Liu Hanımdan bir hatıra Kendisine sorabilirsin
A bracelet from Miss Liu, you can ask her yourself.
Bana izin verirseniz, ben de size bir hatıra vermek isterim.
If you will permit me, I should be delighted to give you a "token" myself.
Benden bir hatıra sadece.
A token, nothing more.
Siz ve karınız için harika bir hatıra olacak.
It'll be a great memento for you and your wife.
Müşteriler için burayı anımsatan muhteşem bir hatıra olur.
It would be a wonderful memento of our customers'visits here.
Bunu bir hatıra olarak saklamayı çok isterdim.
I'd love to keep it as a souvenir.
Tarihe geçişimden sonra bir hatıra ister miydin?
Would you like a souvenir after I get written in history?
Bunu bir hatıra olarak saklamanı isterim.
I'd like to keep it as a souvenir.
Bir hatıra olarak leşten bunu kestiğimde, bu bir pençeydi şimdiye kadar gördüğüm en büyük kurdun pençesi.
When I cut it off the carcass for a trophy, it was the forepaw... the forepaw of the biggest wolf I ever saw.
- Bir hatıra.
A souvenir.
Gitmeden önce ufak bir hatıra. Çocukları çektim bile.
A little memento before we go away, I just got the kids.
Detayları dahi sanki 1933, 1935, 1939 ve ötesine otomatik olarak yayılmış bir hatıra gibidir.
as if they were a memory which automatically extended to the period of 1933 and 1935 and 1939 and beyond.
# Değerli ve sıcacık bir hatıra olarak kalacak #
♪ Whoa-whoa-whoa ♪ Precious and warm a memory
... bir hatıra olsun.
... for the American people!
Baltimore Tren Garı'ndaki bagaj bölümünde, sana bir hatıra bıraktım.
" Mementoes for you at Baltimore Central Left Luggage.
Olayı tekrar yaşayabilmek için, bir hatıra götürmüyor.
There's no souvenirs taken from the houses.

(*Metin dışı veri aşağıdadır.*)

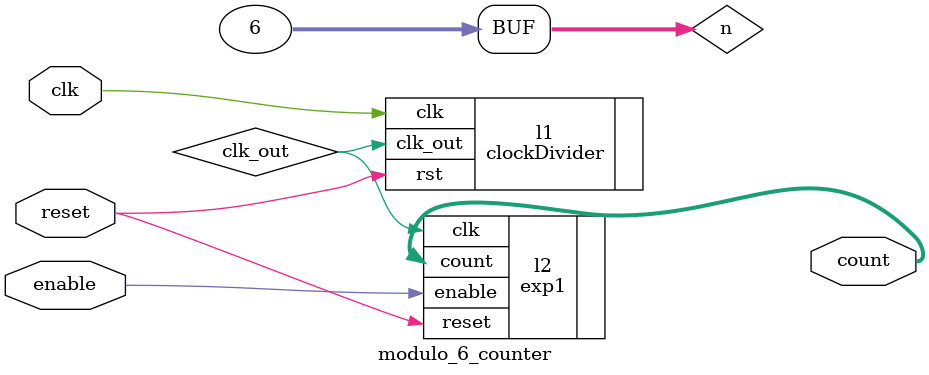
<source format=v>
module modulo_6_counter(input clk,input reset,input enable,output [3:0] count);
integer n=6;
wire clk_out;   

clockDivider #(3000000000) l1(.clk(clk),.rst (reset),.clk_out (clk_out));
exp1#(3,6) l2(.clk(clk_out),.reset(reset),.enable(enable),.count(count));

endmodule
</source>
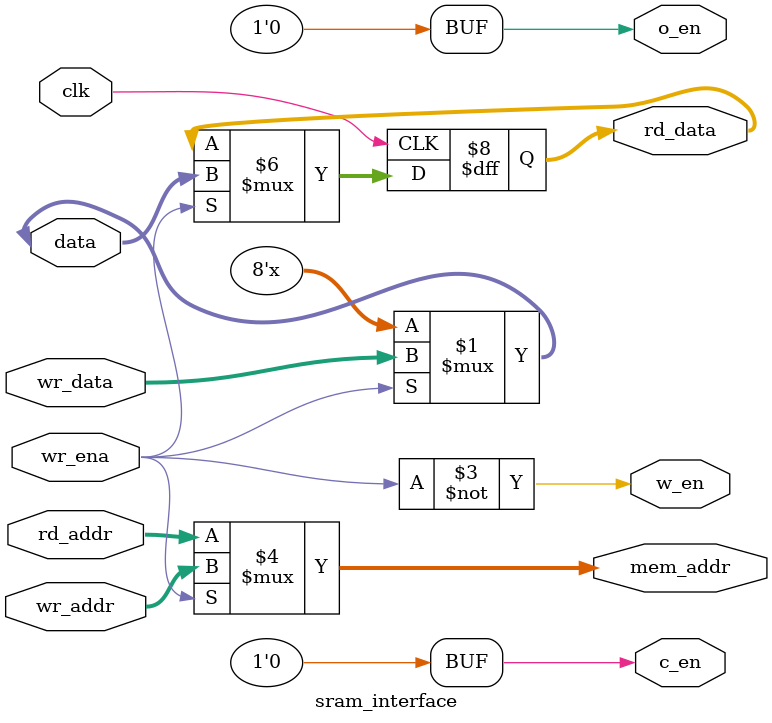
<source format=sv>
/*
This is an ***untested*** (read: probably does not work!) module for interfacing with the ISSI IS61WV5128BLL-10BLI SRAM chip on
the Digilent Cmod A7 boards used in class. The datasheet for the SRAM is here: https://www.issi.com/WW/pdf/61-64WV5128Axx-Bxx.pdf

If this project were to be continued, the SRAM would store the circular buffer used for delay. With 524288 words of 8 bits, 262144
16-bit audio samples can be stored, which amounts to a maximum delay of ~5.9 seconds.
*/

`timescale 1ns/1ps
`default_nettype none

module sram_interface(clk, rd_addr, rd_data, wr_ena, wr_addr, wr_data, mem_addr, data, w_en, o_en, c_en);

input wire clk;
input wire [18:0] rd_addr;
output logic [7:0] rd_data;

input wire [18:0] wr_addr;
input wire [7:0] wr_data;
input wire wr_ena;

output logic [18:0] mem_addr;
inout logic [7:0] data;
output logic o_en, w_en, c_en;    // active low

// if we aren't writing to the SRAM, let the data lines
// float so the sram can drive them 
assign data = wr_ena ? wr_data : 8'bz;
always_comb begin
    w_en = ~wr_ena;
    mem_addr = wr_ena ? wr_addr : rd_addr;
    o_en = 0;
    c_en = 0;
end

always_ff @(posedge clk) begin
    if(wr_ena) begin
        rd_data <= data;
    end
end

endmodule
</source>
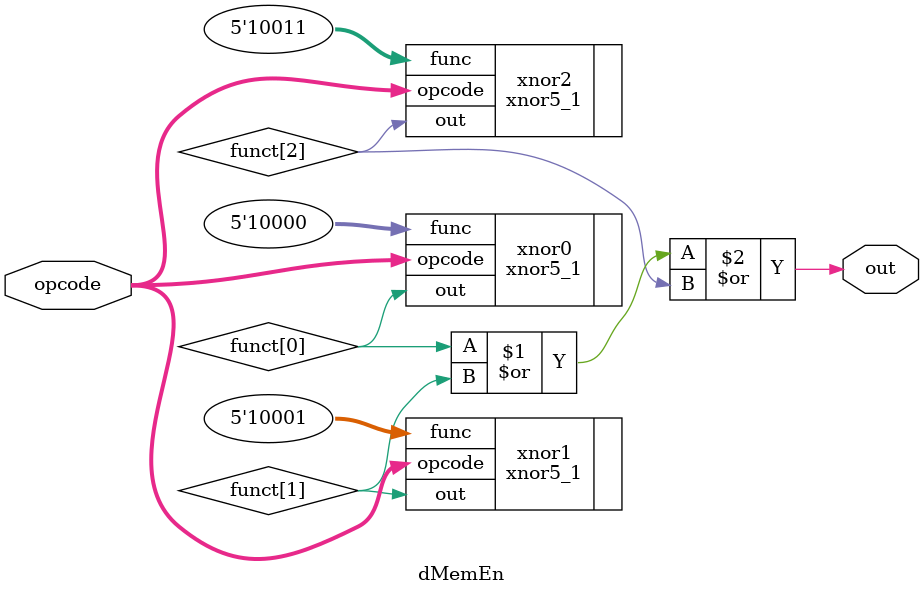
<source format=v>
module dMemEn(opcode, out);
   input [4:0] opcode;
   output      out;
   wire        funct[2:0];

   xnor5_1 xnor0  (.opcode(opcode), .func(5'b10000), .out(funct[0]));
   xnor5_1 xnor1  (.opcode(opcode), .func(5'b10001), .out(funct[1]));
   xnor5_1 xnor2  (.opcode(opcode), .func(5'b10011), .out(funct[2]));

   assign out = funct[0] | funct[1] | funct[2];

endmodule // dMemWrite


</source>
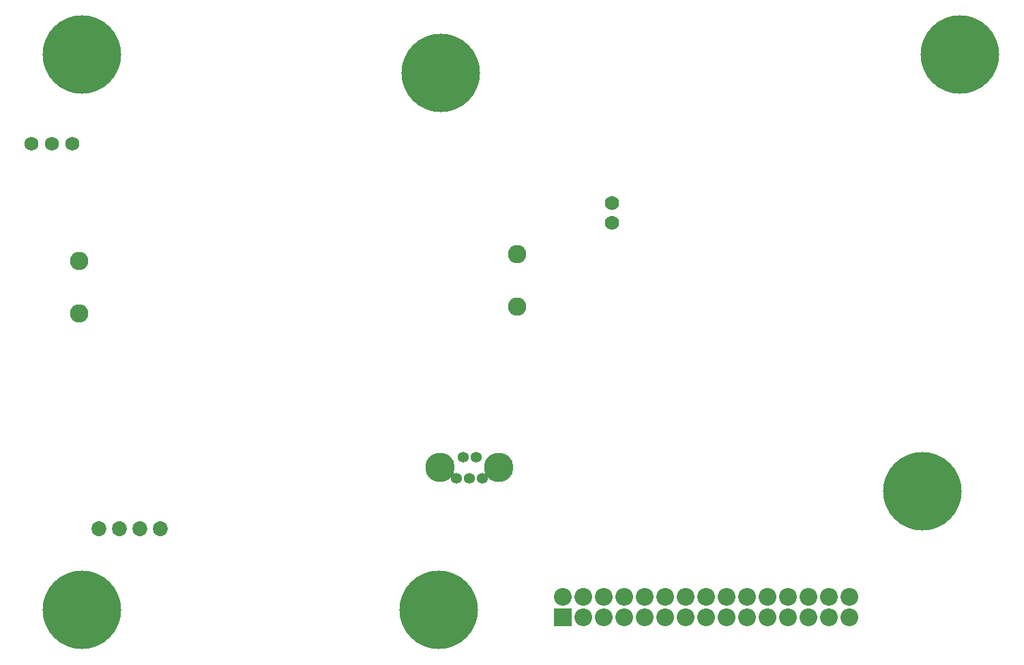
<source format=gbr>
G04 EasyPC Gerber Version 21.0.3 Build 4286 *
%FSLAX35Y35*%
%MOIN*%
%ADD27R,0.08677X0.08677*%
%ADD75C,0.05331*%
%ADD72C,0.06906*%
%ADD29C,0.07000*%
%ADD73C,0.07299*%
%ADD28C,0.08677*%
%ADD74C,0.08972*%
%ADD76C,0.14386*%
%ADD26C,0.38402*%
X0Y0D02*
D02*
D26*
X101023Y63801D03*
Y335454D03*
X275600Y63801D03*
X276387Y326667D03*
X511820Y121943D03*
X530324Y335454D03*
D02*
D27*
X336230Y60132D03*
D02*
D28*
Y70132D03*
X346230Y60132D03*
Y70132D03*
X356230Y60132D03*
Y70132D03*
X366230Y60132D03*
Y70132D03*
X376230Y60132D03*
Y70132D03*
X386230Y60132D03*
Y70132D03*
X396230Y60132D03*
Y70132D03*
X406230Y60132D03*
Y70132D03*
X416230Y60132D03*
Y70132D03*
X426230Y60132D03*
Y70132D03*
X436230Y60132D03*
Y70132D03*
X446230Y60132D03*
Y70132D03*
X456230Y60132D03*
Y70132D03*
X466230Y60132D03*
Y70132D03*
X476230Y60132D03*
Y70132D03*
D02*
D29*
X360246Y253071D03*
Y262888D03*
D02*
D72*
X76531Y291784D03*
X86531Y291852D03*
X96531Y291784D03*
D02*
D73*
X109393Y103676D03*
X119393Y103608D03*
X129393Y103676D03*
X139380D03*
D02*
D74*
X99714Y208829D03*
Y234419D03*
X313691Y212222D03*
Y237813D03*
D02*
D75*
X284261Y128242D03*
X287411Y138478D03*
X290561Y128242D03*
X293710Y138478D03*
X296860Y128242D03*
D02*
D76*
X276191Y133360D03*
X304931D03*
X0Y0D02*
M02*

</source>
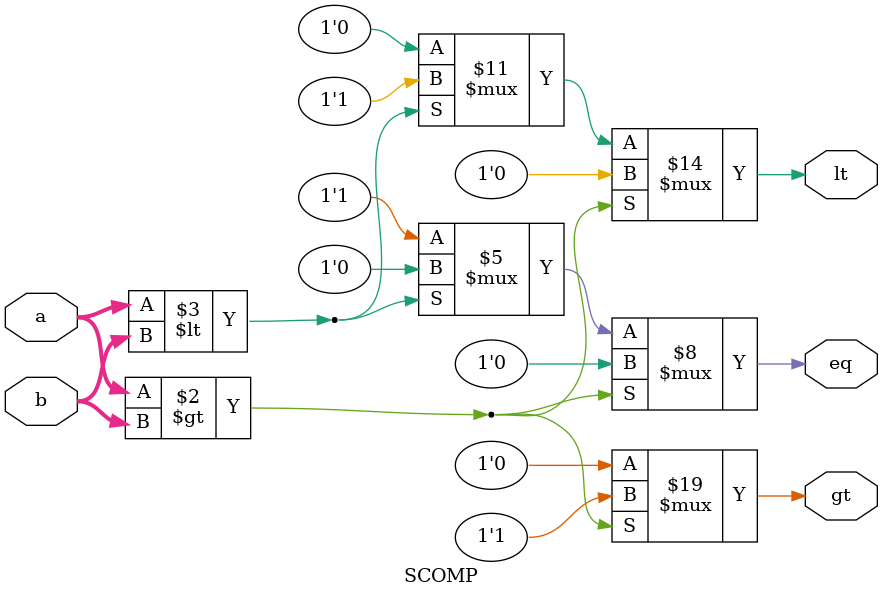
<source format=v>
`timescale 1ns / 1ps

module SCOMP #(parameter DATAWIDTH = 8)(a, b, gt, lt, eq);
    input [DATAWIDTH-1:0] a, b;
    output reg gt, lt, eq;
    
    always @(a, b) begin
        if (a > b) begin
            gt <= 1;
            lt <= 0;
            eq <= 0;
        end        
        else if (a < b) begin
            gt <= 0;
            lt <= 1;
            eq <= 0;
        end
        else begin
            gt <= 0;
            lt <= 0;
            eq <= 1;
        end 
    end
endmodule

</source>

He needs souvenirs or trophies to re-live the event.
O halde Bunu Hollanda'dan, küçük bir hatıra olarak kabul edin.
Well, then only as a souvenir from Holland.
Bir hatıra alın. "
Take a memento. "
Bir hatıra.
Souvenir.
- Bu nedir? - Geçmişimizden tatlı bir hatıra. Geleceğimiz için yeniden yaratıldı.
- A sweet indulgence from our past, resurrected for our future.
Uzaydan huzursuz edici bir hatıra.
A troublesome souvenir from space.
Sana bir hatıra kartı atarım.
Send you a postcard.
Gelecek sene seni yendiğimde iyi bir hatıra olur.
It will be a nice souvenir when I beat you next.
Denizin dibine gidersin... suyun artık mavi olmadığı ve artık gökyüzünün sadece bir hatıra olduğu yere. Sessizlikte yüzer... ve orada kalırsın.
You go down to the bottom of the sea... where the water isn't even blue anymore... where the sky is only a memory... and you float there in the silence.
Bir hatıra.
It's a souvenir.
çocuklar bu bir hatıra buluşması, kaldığınız yerden devam etmenize hiç gerek yok.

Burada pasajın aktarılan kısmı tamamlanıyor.